* [Objective]
Could you recast the listing, from its start up to and including the line containing "v(-0.35, 2.46) *", as a Markdown table with the columns "Row" and "Code Line", one row per line and blank lines omitted?

** Start **

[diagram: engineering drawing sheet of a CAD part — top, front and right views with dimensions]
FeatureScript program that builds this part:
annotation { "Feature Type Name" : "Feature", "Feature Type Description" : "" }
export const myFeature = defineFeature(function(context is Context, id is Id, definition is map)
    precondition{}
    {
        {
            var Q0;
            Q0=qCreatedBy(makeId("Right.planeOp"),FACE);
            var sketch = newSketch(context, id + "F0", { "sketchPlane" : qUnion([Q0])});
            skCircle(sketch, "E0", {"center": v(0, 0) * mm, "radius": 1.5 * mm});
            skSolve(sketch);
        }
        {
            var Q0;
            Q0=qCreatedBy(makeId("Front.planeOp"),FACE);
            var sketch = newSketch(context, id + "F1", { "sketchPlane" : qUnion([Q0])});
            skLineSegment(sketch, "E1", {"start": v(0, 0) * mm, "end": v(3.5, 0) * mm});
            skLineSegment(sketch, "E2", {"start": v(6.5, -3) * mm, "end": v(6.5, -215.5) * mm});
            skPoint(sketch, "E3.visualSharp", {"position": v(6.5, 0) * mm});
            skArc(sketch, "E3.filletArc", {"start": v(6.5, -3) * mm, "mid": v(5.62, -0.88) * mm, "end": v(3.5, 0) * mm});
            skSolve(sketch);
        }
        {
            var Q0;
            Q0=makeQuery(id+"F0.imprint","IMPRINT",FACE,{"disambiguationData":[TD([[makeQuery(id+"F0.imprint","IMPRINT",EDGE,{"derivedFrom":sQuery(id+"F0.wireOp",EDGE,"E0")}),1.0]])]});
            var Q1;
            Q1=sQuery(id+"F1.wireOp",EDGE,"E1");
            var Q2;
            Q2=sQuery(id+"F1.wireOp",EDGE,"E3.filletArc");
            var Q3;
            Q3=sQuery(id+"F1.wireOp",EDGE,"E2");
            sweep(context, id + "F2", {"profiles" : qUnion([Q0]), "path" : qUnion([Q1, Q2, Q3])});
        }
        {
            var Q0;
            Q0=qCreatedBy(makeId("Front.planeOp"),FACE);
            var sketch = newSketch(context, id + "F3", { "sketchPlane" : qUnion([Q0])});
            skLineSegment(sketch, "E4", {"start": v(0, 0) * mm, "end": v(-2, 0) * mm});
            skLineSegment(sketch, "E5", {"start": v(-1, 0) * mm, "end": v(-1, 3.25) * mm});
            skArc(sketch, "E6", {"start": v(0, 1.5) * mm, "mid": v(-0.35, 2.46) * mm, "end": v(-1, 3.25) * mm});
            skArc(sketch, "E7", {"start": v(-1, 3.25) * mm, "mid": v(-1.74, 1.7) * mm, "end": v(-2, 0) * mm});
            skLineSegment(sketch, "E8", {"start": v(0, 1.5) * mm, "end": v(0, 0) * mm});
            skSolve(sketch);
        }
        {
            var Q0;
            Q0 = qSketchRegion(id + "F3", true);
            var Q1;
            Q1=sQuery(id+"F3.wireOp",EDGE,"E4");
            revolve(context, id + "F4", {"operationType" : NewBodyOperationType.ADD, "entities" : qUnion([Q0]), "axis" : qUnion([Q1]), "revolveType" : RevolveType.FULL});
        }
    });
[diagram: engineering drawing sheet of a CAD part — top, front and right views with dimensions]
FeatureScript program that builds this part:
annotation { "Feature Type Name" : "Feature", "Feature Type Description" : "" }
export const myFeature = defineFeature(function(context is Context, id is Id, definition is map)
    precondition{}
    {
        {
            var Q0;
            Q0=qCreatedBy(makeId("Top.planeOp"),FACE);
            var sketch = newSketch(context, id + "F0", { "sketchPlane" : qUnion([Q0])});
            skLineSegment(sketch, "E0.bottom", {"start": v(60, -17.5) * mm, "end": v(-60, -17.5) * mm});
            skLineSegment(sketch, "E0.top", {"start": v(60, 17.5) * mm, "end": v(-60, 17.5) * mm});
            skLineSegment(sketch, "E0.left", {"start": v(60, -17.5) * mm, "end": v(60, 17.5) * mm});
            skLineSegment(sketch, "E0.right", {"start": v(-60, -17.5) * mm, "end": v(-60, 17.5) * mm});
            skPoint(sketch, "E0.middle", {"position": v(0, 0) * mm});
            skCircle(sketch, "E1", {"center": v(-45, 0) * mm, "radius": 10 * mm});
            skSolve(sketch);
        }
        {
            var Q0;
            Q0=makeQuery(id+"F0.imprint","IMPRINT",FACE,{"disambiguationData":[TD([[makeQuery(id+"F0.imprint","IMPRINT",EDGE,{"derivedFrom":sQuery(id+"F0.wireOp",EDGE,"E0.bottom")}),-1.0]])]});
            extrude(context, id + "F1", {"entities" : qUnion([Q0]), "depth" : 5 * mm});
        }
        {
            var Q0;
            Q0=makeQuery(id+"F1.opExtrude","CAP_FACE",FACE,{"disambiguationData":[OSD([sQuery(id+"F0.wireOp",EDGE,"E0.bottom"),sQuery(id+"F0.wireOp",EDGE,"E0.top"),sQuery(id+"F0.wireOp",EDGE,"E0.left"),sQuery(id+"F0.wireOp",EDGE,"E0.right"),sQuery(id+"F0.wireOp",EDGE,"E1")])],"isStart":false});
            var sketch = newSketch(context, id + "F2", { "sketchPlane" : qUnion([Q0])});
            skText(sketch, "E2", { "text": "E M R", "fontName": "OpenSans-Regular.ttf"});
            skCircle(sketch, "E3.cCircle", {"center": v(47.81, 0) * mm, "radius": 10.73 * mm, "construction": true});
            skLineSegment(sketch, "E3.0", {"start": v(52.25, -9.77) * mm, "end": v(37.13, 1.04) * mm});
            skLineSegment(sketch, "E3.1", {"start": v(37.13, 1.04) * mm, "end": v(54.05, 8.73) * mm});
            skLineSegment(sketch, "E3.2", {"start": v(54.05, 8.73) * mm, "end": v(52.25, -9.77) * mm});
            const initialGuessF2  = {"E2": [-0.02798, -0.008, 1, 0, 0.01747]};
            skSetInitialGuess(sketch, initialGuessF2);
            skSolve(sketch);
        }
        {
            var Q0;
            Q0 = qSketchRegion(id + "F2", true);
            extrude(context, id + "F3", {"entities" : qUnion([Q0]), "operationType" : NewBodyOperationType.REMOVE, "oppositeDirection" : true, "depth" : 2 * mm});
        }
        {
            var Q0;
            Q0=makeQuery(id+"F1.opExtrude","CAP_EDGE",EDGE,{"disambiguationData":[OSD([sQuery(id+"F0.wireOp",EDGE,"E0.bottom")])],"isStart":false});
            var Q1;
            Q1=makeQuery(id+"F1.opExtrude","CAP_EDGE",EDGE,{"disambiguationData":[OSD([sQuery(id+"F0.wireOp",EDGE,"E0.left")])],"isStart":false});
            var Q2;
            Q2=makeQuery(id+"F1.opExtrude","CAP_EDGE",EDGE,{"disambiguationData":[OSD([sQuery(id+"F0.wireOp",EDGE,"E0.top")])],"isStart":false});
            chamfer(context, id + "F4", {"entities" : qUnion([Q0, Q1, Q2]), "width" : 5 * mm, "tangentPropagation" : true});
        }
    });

** End **

* [Exercise response]
| Row | Code Line |
|---|---|
| 1 | [diagram: engineering drawing sheet of a CAD part — top, front and right views with dimensions] |
| 2 | FeatureScript program that builds this part: |
| 3 | annotation { "Feature Type Name" : "Feature", "Feature Type Description" : "" } |
| 4 | export const myFeature = defineFeature(function(context is Context, id is Id, definition is map) |
| 5 |     precondition{} |
| 6 |     { |
| 7 |         { |
| 8 |             var Q0; |
| 9 |             Q0=qCreatedBy(makeId("Right.planeOp"),FACE); |
| 10 |             var sketch = newSketch(context, id + "F0", { "sketchPlane" : qUnion([Q0])}); |
| 11 |             skCircle(sketch, "E0", {"center": v(0, 0) * mm, "radius": 1.5 * mm}); |
| 12 |             skSolve(sketch); |
| 13 |         } |
| 14 |         { |
| 15 |             var Q0; |
| 16 |             Q0=qCreatedBy(makeId("Front.planeOp"),FACE); |
| 17 |             var sketch = newSketch(context, id + "F1", { "sketchPlane" : qUnion([Q0])}); |
| 18 |             skLineSegment(sketch, "E1", {"start": v(0, 0) * mm, "end": v(3.5, 0) * mm}); |
| 19 |             skLineSegment(sketch, "E2", {"start": v(6.5, -3) * mm, "end": v(6.5, -215.5) * mm}); |
| 20 |             skPoint(sketch, "E3.visualSharp", {"position": v(6.5, 0) * mm}); |
| 21 |             skArc(sketch, "E3.filletArc", {"start": v(6.5, -3) * mm, "mid": v(5.62, -0.88) * mm, "end": v(3.5, 0) * mm}); |
| 22 |             skSolve(sketch); |
| 23 |         } |
| 24 |         { |
| 25 |             var Q0; |
| 26 |             Q0=makeQuery(id+"F0.imprint","IMPRINT",FACE,{"disambiguationData":[TD([[makeQuery(id+"F0.imprint","IMPRINT",EDGE,{"derivedFrom":sQuery(id+"F0.wireOp",EDGE,"E0")}),1.0]])]}); |
| 27 |             var Q1; |
| 28 |             Q1=sQuery(id+"F1.wireOp",EDGE,"E1"); |
| 29 |             var Q2; |
| 30 |             Q2=sQuery(id+"F1.wireOp",EDGE,"E3.filletArc"); |
| 31 |             var Q3; |
| 32 |             Q3=sQuery(id+"F1.wireOp",EDGE,"E2"); |
| 33 |             sweep(context, id + "F2", {"profiles" : qUnion([Q0]), "path" : qUnion([Q1, Q2, Q3])}); |
| 34 |         } |
| 35 |         { |
| 36 |             var Q0; |
| 37 |             Q0=qCreatedBy(makeId("Front.planeOp"),FACE); |
| 38 |             var sketch = newSketch(context, id + "F3", { "sketchPlane" : qUnion([Q0])}); |
| 39 |             skLineSegment(sketch, "E4", {"start": v(0, 0) * mm, "end": v(-2, 0) * mm}); |
| 40 |             skLineSegment(sketch, "E5", {"start": v(-1, 0) * mm, "end": v(-1, 3.25) * mm}); |
| 41 |             skArc(sketch, "E6", {"start": v(0, 1.5) * mm, "mid": v(-0.35, 2.46) * mm, "end": v(-1, 3.25) * mm}); |